• SHORT PROBLEM 1
Decide whether each statement below agrees with the rinseless wash thread. Answer yes or no and quote the deciding words from the thread. (a) The poster who tried McKee's used eight microfiber cloths. (b) Kenan passed on ONR because it cost too much. (c) Clean and Shiny says more No Rinse stock is expected soon.
• SHORT PROBLEM 2
Continue the rinseless wash thread from its final line.

• QUOTED PASSAGE
# Recommend a Waterless/Rinseless wash product.



## Kenan (Sep 7, 2015)

Hi guys, looking to try a waterless/Rinseless wash that has no wax etc and leaves nothing behind l. I would of got ONR but out of stock everywhere and the only other one I can find is
McKee's N-914 Rinseless Wash. Are there any others available or has anyone tried the McKees?

Sent from my M2007J20CG using Tapatalk


----------



## RS3 (Mar 5, 2018)

Vs Review by Jon at forensic just recently:




Ive only used ONR which is brilliant stuff IMO.


----------



## sharrkey (Sep 11, 2017)

Feynlab Pure Wash | A1 Detailing


FEYNLAB® developed PURE WASH to compliment nano technology based coatings and sealants by resetting their hydrophobic properties with each use. PURE WASH




a1detailing.co.uk





Feynlab pure rinseless, was recommended by good member here


Sent from my iPhone using Tapatalk Pro


----------



## [email protected] (Dec 22, 2021)

Used Mckee's last week it's ok...but was my first a tempt...( a virgin to rinse less wash) had the help of a Titan cord less washer as on sale...(Screwfix) with 15 litre of da water....you need loads of micro fibre clothes (I used 8 in total) over precious I no...pre sprayed with Road Rage pump sprayer gave up with IK foamer GT snow foam half way round...(run out) LSP EVO can coat....car Kia Sportage....love to here other examples....thanks


----------



## [email protected] (Dec 22, 2021)

[email protected] said:


> Used Mckee's last week it's ok...but was my first a tempt...( a virgin to rinse less wash) had the help of a Titan cord less washer as on sale...(Screwfix) with 15 litre of da water....you need loads of micro fibre clothes (I used 8 in total) over precious I no...pre sprayed with Road Rage pump sprayer gave up with IK foamer GT snow foam half way round...(run out) LSP EVO can coat....car Kia Sportage....love to here other examples....thanks


Opps....forget to say....pre spray with Mckees...(as per dilution recommendation ) makes life easier


----------



## Clean and Shiny (Mar 3, 2007)

No Rinse check here  so popular its often sold out - more stock due in soon


----------



## Kenan (Sep 7, 2015)

RS3 said:


> Vs Review by Jon at forensic just recently:
> 
> 
> 
> ...


This is what put me onto the McKees, John is good at spending our money isn't he 

Sent from my M2007J20CG using Tapatalk


----------



## Kenan (Sep 7, 2015)

Clean and Shiny said:


> No Rinse check here  so popular its often sold out - more stock due in soon


I did check your website, do you know how long to be back in stock?

Sent from my M2007J20CG using Tapatalk


----------



## Clean and Shiny (Mar 3, 2007)

(Data entries)
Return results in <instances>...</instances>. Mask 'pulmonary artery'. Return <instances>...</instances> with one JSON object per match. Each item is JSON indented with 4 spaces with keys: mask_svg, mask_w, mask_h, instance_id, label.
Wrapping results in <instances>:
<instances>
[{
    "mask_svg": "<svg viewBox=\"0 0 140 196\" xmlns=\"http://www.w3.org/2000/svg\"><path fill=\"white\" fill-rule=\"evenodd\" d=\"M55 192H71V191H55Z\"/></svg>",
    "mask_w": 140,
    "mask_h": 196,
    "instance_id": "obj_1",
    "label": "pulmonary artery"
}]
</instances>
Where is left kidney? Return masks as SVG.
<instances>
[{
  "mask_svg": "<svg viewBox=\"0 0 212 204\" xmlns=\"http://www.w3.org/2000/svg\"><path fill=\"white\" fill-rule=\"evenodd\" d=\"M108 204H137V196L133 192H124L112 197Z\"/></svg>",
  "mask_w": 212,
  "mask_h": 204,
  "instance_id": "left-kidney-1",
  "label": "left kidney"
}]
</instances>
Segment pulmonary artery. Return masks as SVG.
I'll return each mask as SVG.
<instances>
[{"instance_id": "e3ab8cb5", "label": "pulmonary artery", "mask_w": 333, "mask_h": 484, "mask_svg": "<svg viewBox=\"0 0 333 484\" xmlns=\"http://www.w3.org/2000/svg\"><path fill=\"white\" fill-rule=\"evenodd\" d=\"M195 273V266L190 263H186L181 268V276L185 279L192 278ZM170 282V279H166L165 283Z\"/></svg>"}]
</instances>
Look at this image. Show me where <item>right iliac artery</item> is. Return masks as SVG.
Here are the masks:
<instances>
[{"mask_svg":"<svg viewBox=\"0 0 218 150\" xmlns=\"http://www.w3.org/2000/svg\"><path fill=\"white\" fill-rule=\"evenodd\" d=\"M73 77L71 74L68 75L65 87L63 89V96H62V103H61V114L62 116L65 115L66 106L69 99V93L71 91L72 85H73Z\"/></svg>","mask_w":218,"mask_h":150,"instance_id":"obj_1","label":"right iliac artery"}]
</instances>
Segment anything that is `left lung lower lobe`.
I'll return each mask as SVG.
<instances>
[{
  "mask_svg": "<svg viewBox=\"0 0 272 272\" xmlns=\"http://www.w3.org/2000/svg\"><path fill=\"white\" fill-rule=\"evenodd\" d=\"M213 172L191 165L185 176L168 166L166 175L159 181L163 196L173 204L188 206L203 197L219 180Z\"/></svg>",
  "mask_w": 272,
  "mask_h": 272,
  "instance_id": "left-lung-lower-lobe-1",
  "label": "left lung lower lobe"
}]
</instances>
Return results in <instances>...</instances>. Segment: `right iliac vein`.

• TASK OUTPUT 1
(a) Yes: "you need loads of micro fibre clothes (I used 8 in total)"
(b) No: "I would of got ONR but out of stock everywhere"
(c) Yes: "more stock due in soon"

• TASK OUTPUT 2
Kenan said:


> I did check your website, do you know how long to be back in stock?
> 
> Sent from my M2007J20CG using Tapatalk


Backlog is terrible from the States at the moment - so going to be a while - We may be stocking something else soon that should be as good ... Watch this space


----------



## [email protected] (Dec 22, 2021)

I can sell you 450ml for £50.00....🙄


----------



## 121DOM (Sep 16, 2013)

CROP - Car Repair Online Products, the best in Non-Paint & Paint


CROP - Car Repair Online Products is the best Non-Paint, car paint & Paint wholesaler in Europe.




www.nonpaints.com





Looks at this site . Have stock


Sent from my iPhone using Tapatalk


----------



## roscopervis (Aug 22, 2006)

ONR is great. But it isn't the only one out there. The two I use are Feynlab Pure Rinseless and Griots Brilliant Finish. This is most like ONR, but with about twice the dilution level at 1:128 or a cap a U.S gallon. You get more in the bottle so it works out the same and it is similar in performance, but leaves less behind than ONR.

Feynlab Pure Rinseless leaves nothing behind and is the strongest rinseless wash. Too strong for regular waxes and sealants at its normal 1:250 dilution ratio, cleans lots of other thing well too, even tyres!


----------



## Mekerz (7 mo ago)

For those that use rinseless, are you finding it safe enough? I know these solutions tend to have polymers in them to suspend dirt, reduce friction and heat but does the logic of this translate into no marring? Completely anecdotal, but in my head I keep thinking any dirt and grit whilst encapsulated by the product is still getting pushed onto the panel with a mitt/cloth.

What are people's experiences? Guess I can try it out anyway as I have CSU on my car and it's never really that dirty.


----------



## The Guz (Jan 27, 2019)

Kenan said:


> Hi guys, looking to try a waterless/Rinseless wash that has no wax etc and leaves nothing behind l. I would of got ONR but out of stock everywhere and the only other one I can find is
> McKee's N-914 Rinseless Wash. Are there any others available or has anyone tried the McKees?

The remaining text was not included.